Teaching kids to practice mindfulness can greatly benefit their emotional well-being. Breathing exercises are a fantastic way to introduce children to mindfulness, helping them manage their emotions and stay calm. Here are three diverse and practical examples of breathing exercises for kids that are easy to follow and can be done anywhere!
Context: This exercise is perfect for kids who love to visualize and can be done during school, at home, or even during a quiet moment on the playground.
To start, ask the children to imagine they are holding a balloon. As they inhale deeply through their noses, they should visualize blowing up the balloon, filling it with air. When they exhale through their mouths, they should imagine the balloon slowly deflating. Encourage them to take 5-10 deep breaths, focusing on how the balloon expands and shrinks with each breath. This visual can help them understand the concept of breathing deeply and using their breath to calm down.
Notes: You can vary this exercise by using different types of balloons or asking kids to imagine what color and design their balloon is, which can make it more engaging.

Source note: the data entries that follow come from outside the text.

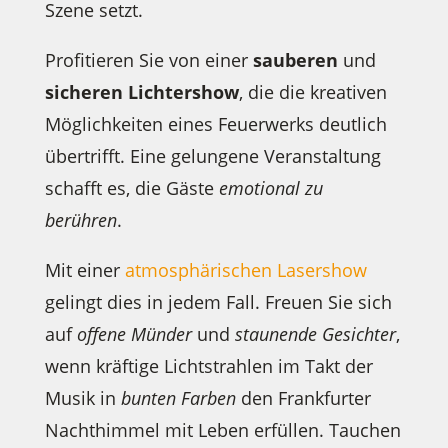
Szene setzt.
Profitieren Sie von einer
sauberen
und
sicheren Lichtershow
, die die kreativen
Möglichkeiten eines Feuerwerks deutlich
übertrifft. Eine gelungene Veranstaltung
schafft es, die Gäste
emotional zu
berühren
.
Mit einer
atmosphärischen Lasershow
gelingt dies in jedem Fall. Freuen Sie sich
auf
offene Münder
und
staunende Gesichter
,
wenn kräftige Lichtstrahlen im Takt der
Musik in
bunten Farben
den Frankfurter
Nachthimmel mit Leben erfüllen. Tauchen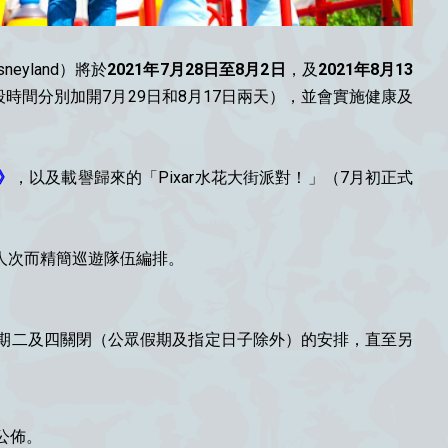
isneyland）將於
2021年7月28日至8月2日
，及
2021年8月13
時間分別加開7月29日和8月17日兩天），並會實施健康及
》
，以及載譽歸來的「Pixar水花大街派對！」（7月初正式
場人次而精簡巡遊隊伍編排。
期二及四關閉（公眾假期及指定日子除外）的安排，直至另
上公佈。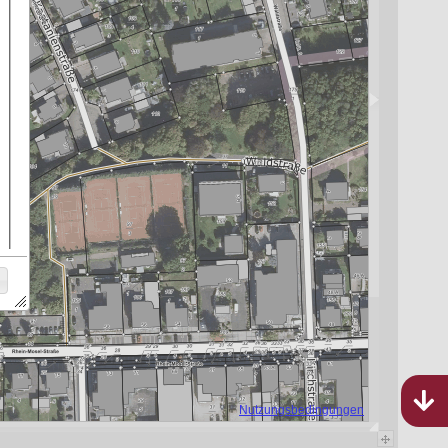
Bebauungspläne
Rheinland-Pfalz
879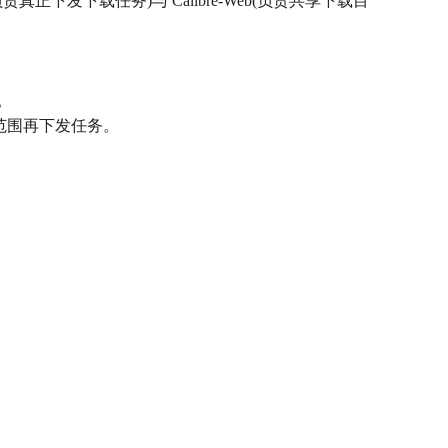
责真正下发下载任务)与 Calibre-Web(负责共享下载目
索。
小结果范围再下发任务。
。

Context: This is a simple and effective exercise that can be done anywhere, making it ideal for busy classrooms or at home when kids need a moment to refocus.
Have the children hold one hand in front of them with their fingers spread wide. Using the index finger of their other hand, they will trace the outline of their fingers. As they trace up each finger, they will inhale deeply through their nose, and as they trace down, they will exhale through their mouth. They should repeat this for each finger, taking five deep breaths in total. This exercise not only helps with breathing but also enhances focus and concentration.

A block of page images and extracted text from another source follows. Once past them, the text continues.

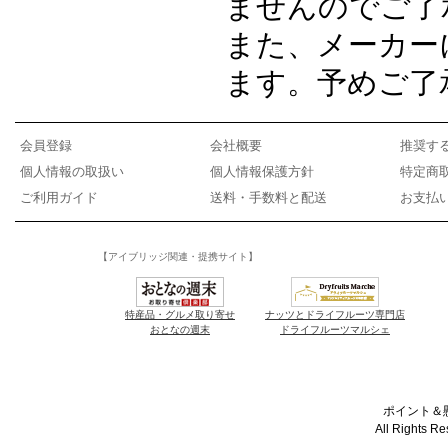
ませんのでご了
また、メーカー
ます。予めご了
会員登録
会社概要
推奨す
個人情報の取扱い
個人情報保護方針
特定商
ご利用ガイド
送料・手数料と配送
お支払
【アイブリッジ関連・提携サイト】
特産品・グルメ取り寄せ
ナッツとドライフルーツ専門店
おとなの週末
ドライフルーツマルシェ
ポイント＆懸
All Rights R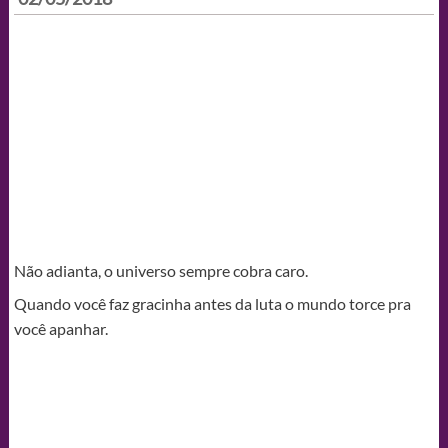
Não adianta, o universo sempre cobra caro.
Quando você faz gracinha antes da luta o mundo torce pra
você apanhar.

Notes: You can encourage kids to use different hand gestures, like a peace sign or a heart, to keep the exercise fresh and fun.
Context: This exercise is great for younger children, as it incorporates playful imagery that they can easily relate to.
Instruct the kids to place their hands in front of them, pretending to hold a flower with one hand and a candle with the other. They should take a slow, deep breath in through their nose as if they are smelling a beautiful flower. Then, they will blow out the imaginary candle by exhaling gently through their mouths. Encourage them to repeat this process for 5-10 breaths, focusing on the scents of the flower and the action of blowing out the candle.
Notes: You can enhance this activity by providing actual flowers or candles (flameless) for them to interact with, or even different scents like lavender or vanilla to deepen the experience.
These examples of breathing exercises for kids not only foster mindfulness but also equip children with essential tools to manage their emotions and stress. Encourage them to practice regularly, and they’ll learn to find calmness and clarity amidst the chaos of everyday life.